Vector data cubes as a bridge between raster and vector worlds
- Duration:
- 30 minutes
Abstract
This talk introduces the concept of vector data cubes - multi-dimensional arrays where at least one dimension is composed of vector geometries - and its implementation in Python within a new library Xvec, built on top of Xarray, Shapely 2.0 and GeoPandas.
Description
Vector geospatial data, such as points, lines and polygons, are primarily stored in one-dimensional arrays; in Python, typically as a GeoPandas' GeoSeries column within a data frame. At the same time, raster data representing, among others, satellite imagery or digital terrain models (DTM) are multi-dimensional arrays with a number of dimensions being anywhere from 2 (e.g. DTM) to N (e.g. multi-spectral time series from Sentinel 2), in Python mostly captured as Xarray objects. The two, raster and vector, rarely meet, and if so, we either transform one to the other using rasterisation or vectorisation or link vector geometries to a raster index via a unique identifier. However, there is a space in between that would benefit from multi-dimensional arrays with support for vector geometry.

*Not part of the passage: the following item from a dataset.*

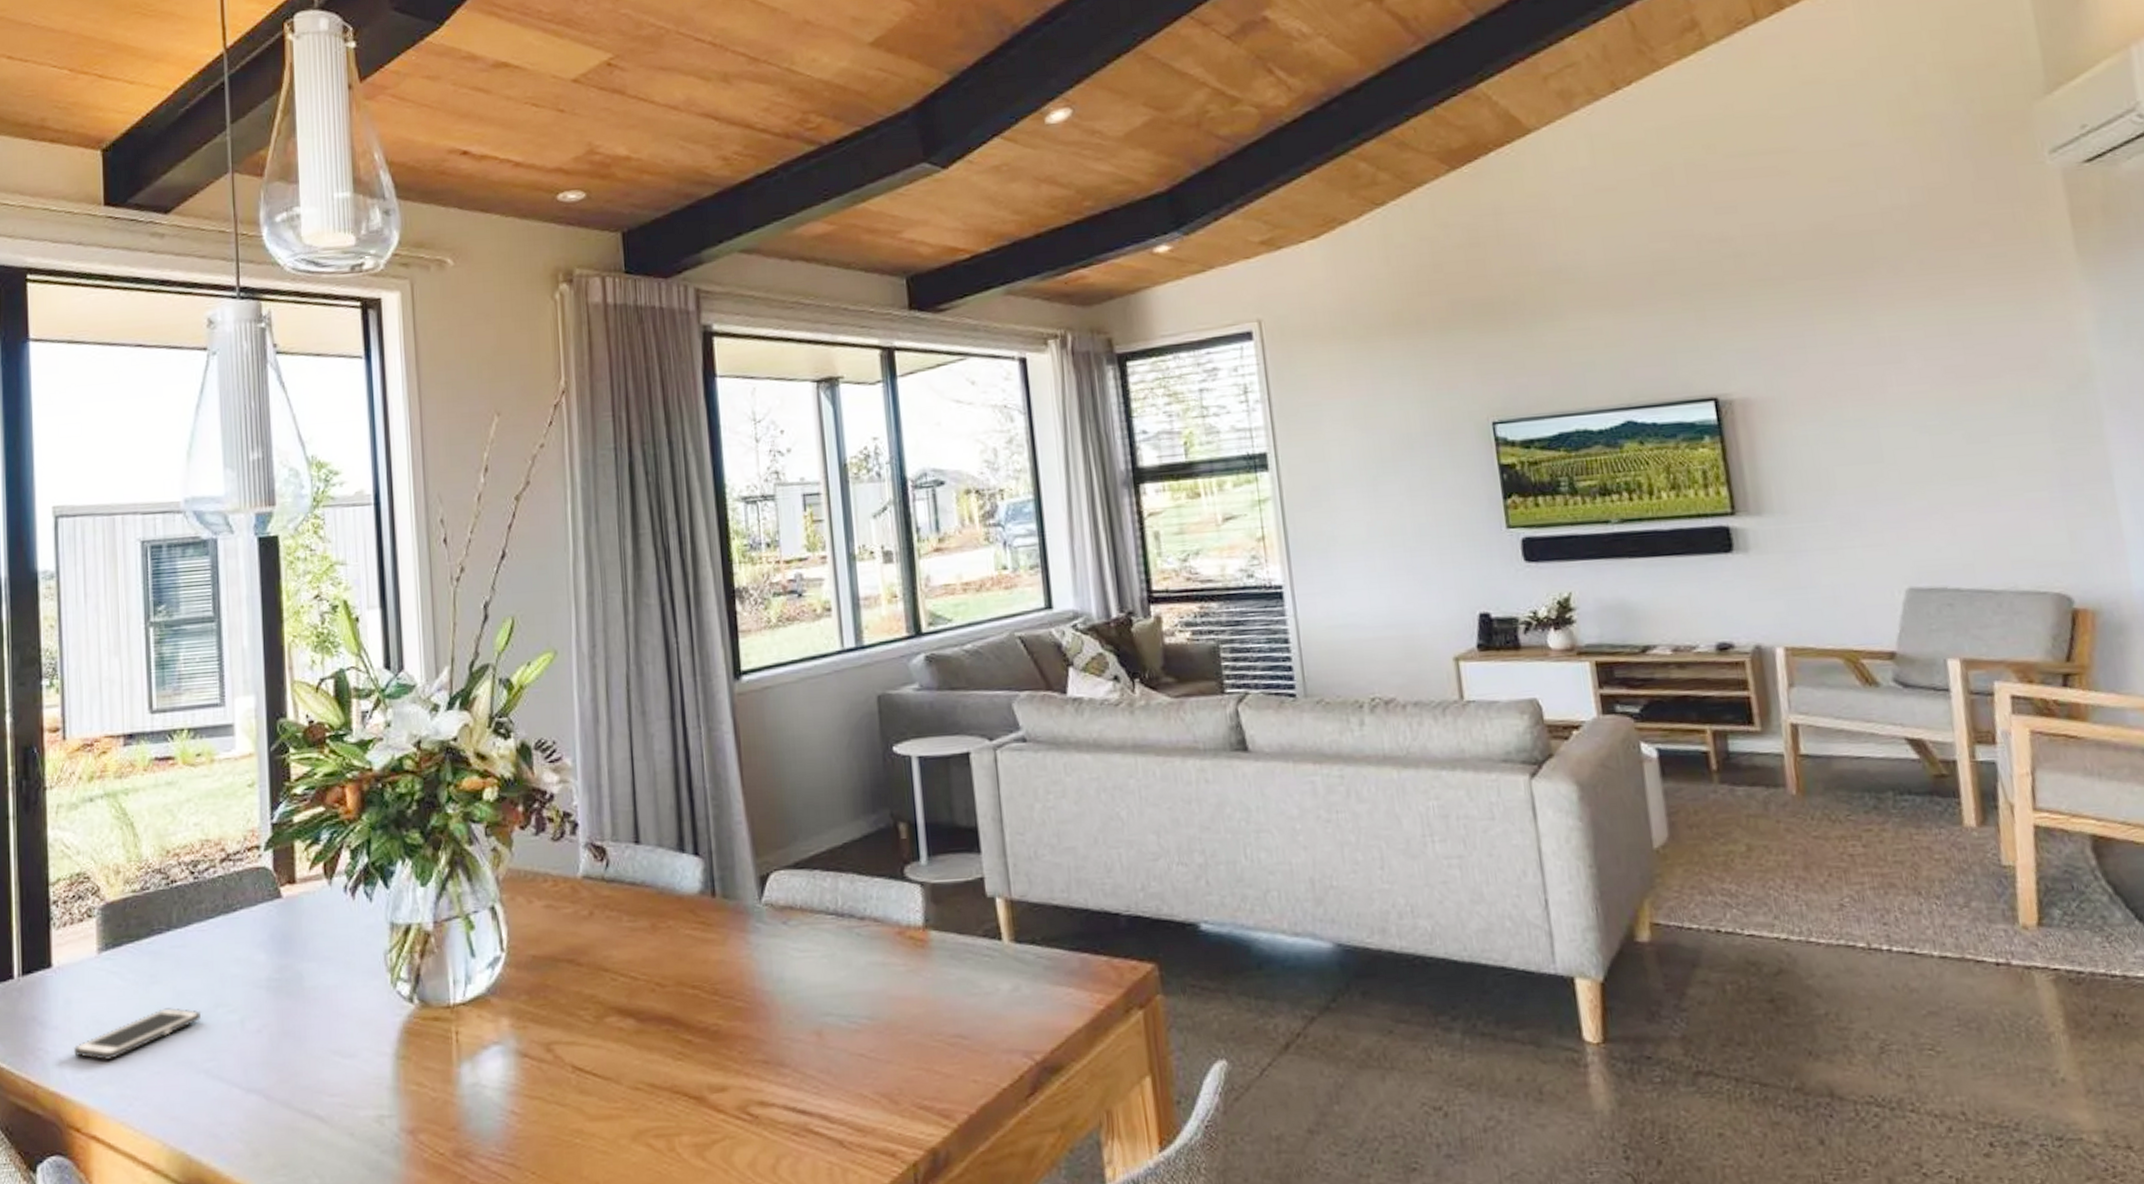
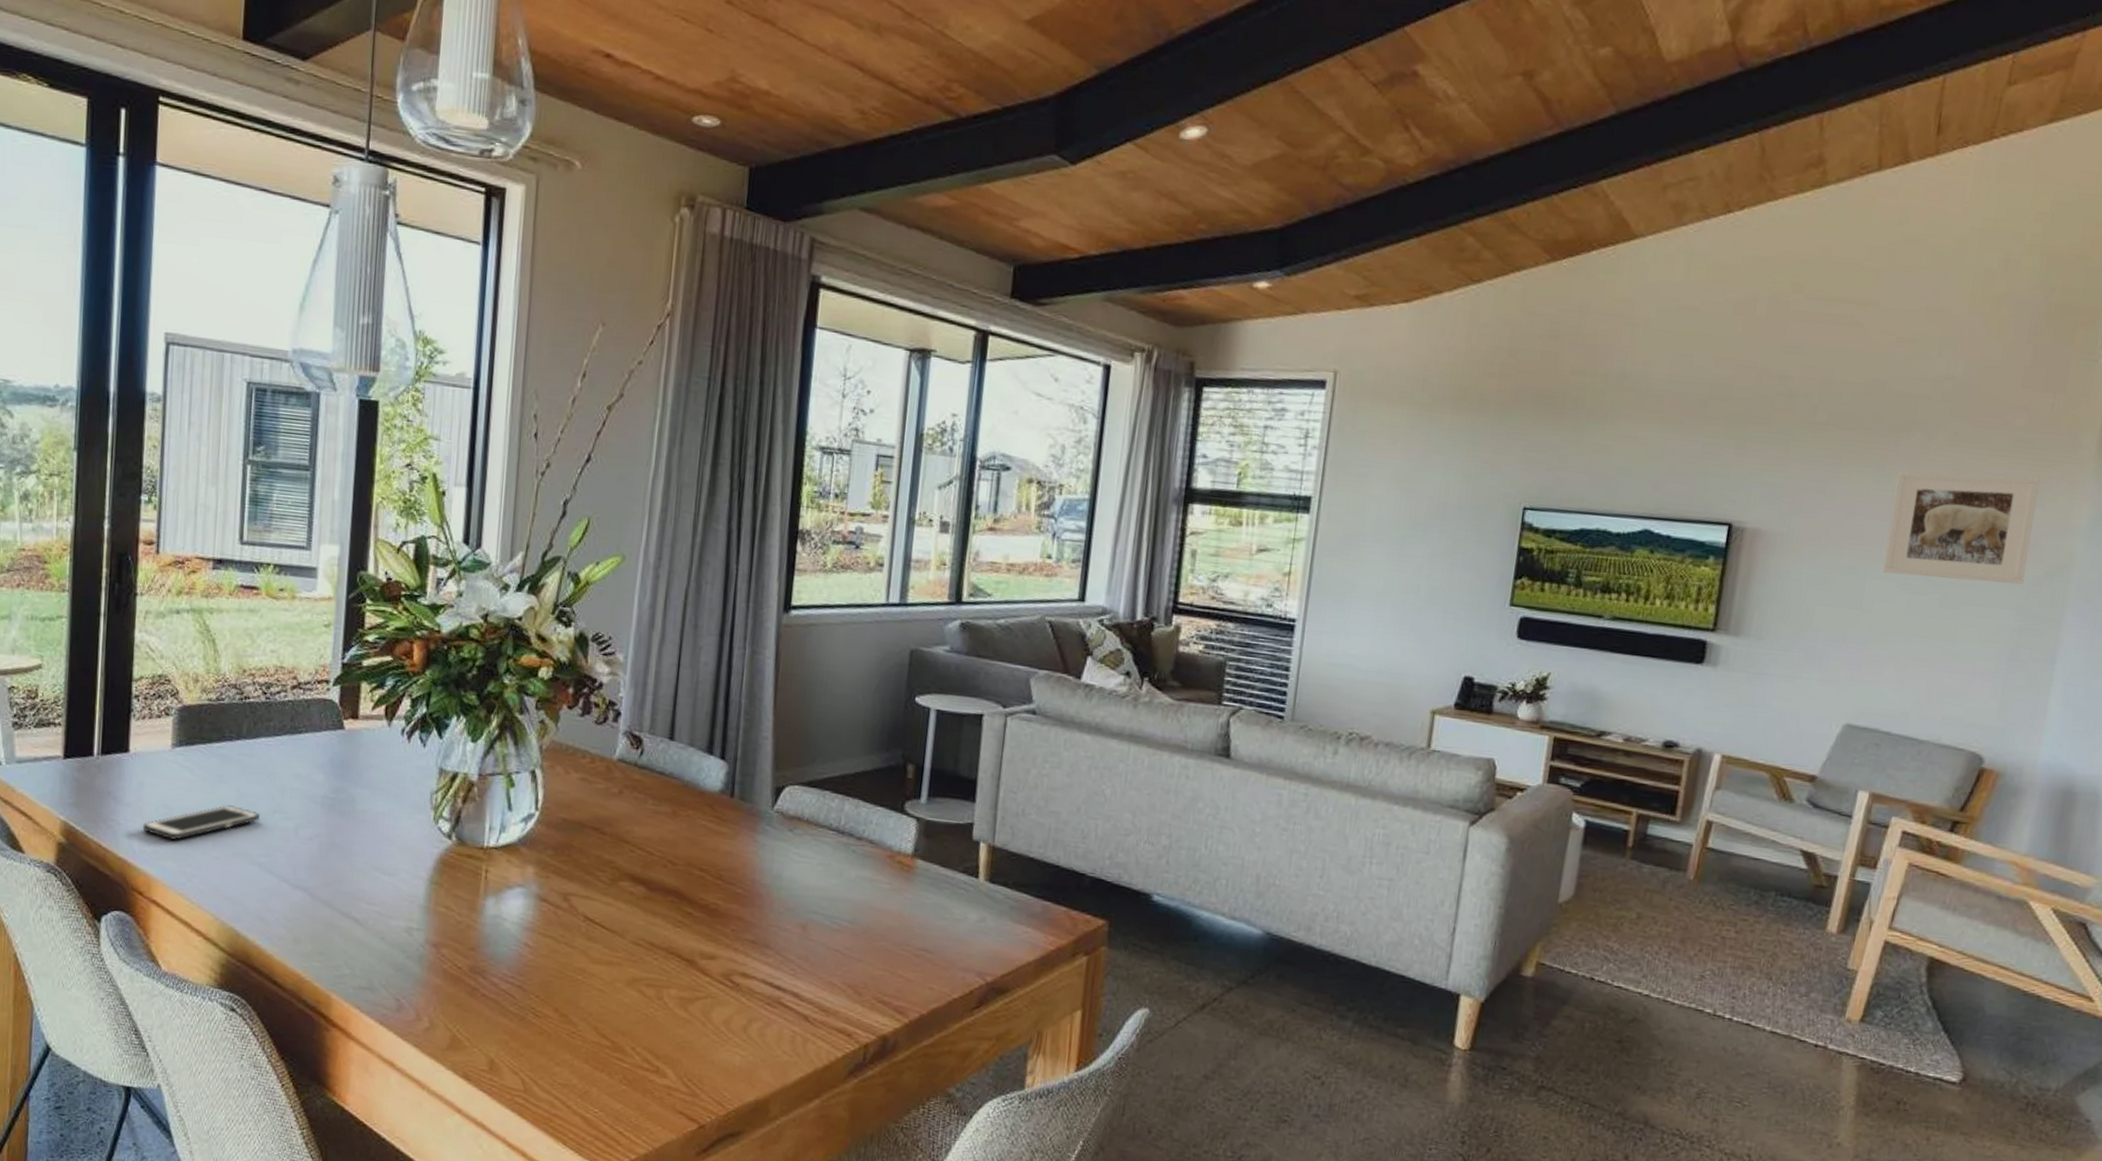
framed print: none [1875,289,2048,419] -> present [1882,471,2041,584]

This talk presents a concept of vector data cubes - multi-dimensional arrays where at least one dimension is composed of vector geometries - and its implementation in Python using Xarray, Shapely 2.0 and GeoPandas under the hood. Using the new Xvec package extending Xarray's abilities, we can assign an array of vector geometries as dimension coordinates and use the geospatial capabilities within the Xarray object. A typical use case can be a time series of a land cover proportion per region, where one dimension is composed of vector region boundaries, other as land use classes and a third one capturing time. While the same can be stored as a long-form data frame, it is not an efficient format due to a large amount of data replication. Using the vector data cube instead brings both efficiency and convenience as the included vector dimension can be directly used for indexing, plotting, and other operations that depend on the vector data and for which we would need to switch between Xarray and GeoPandas.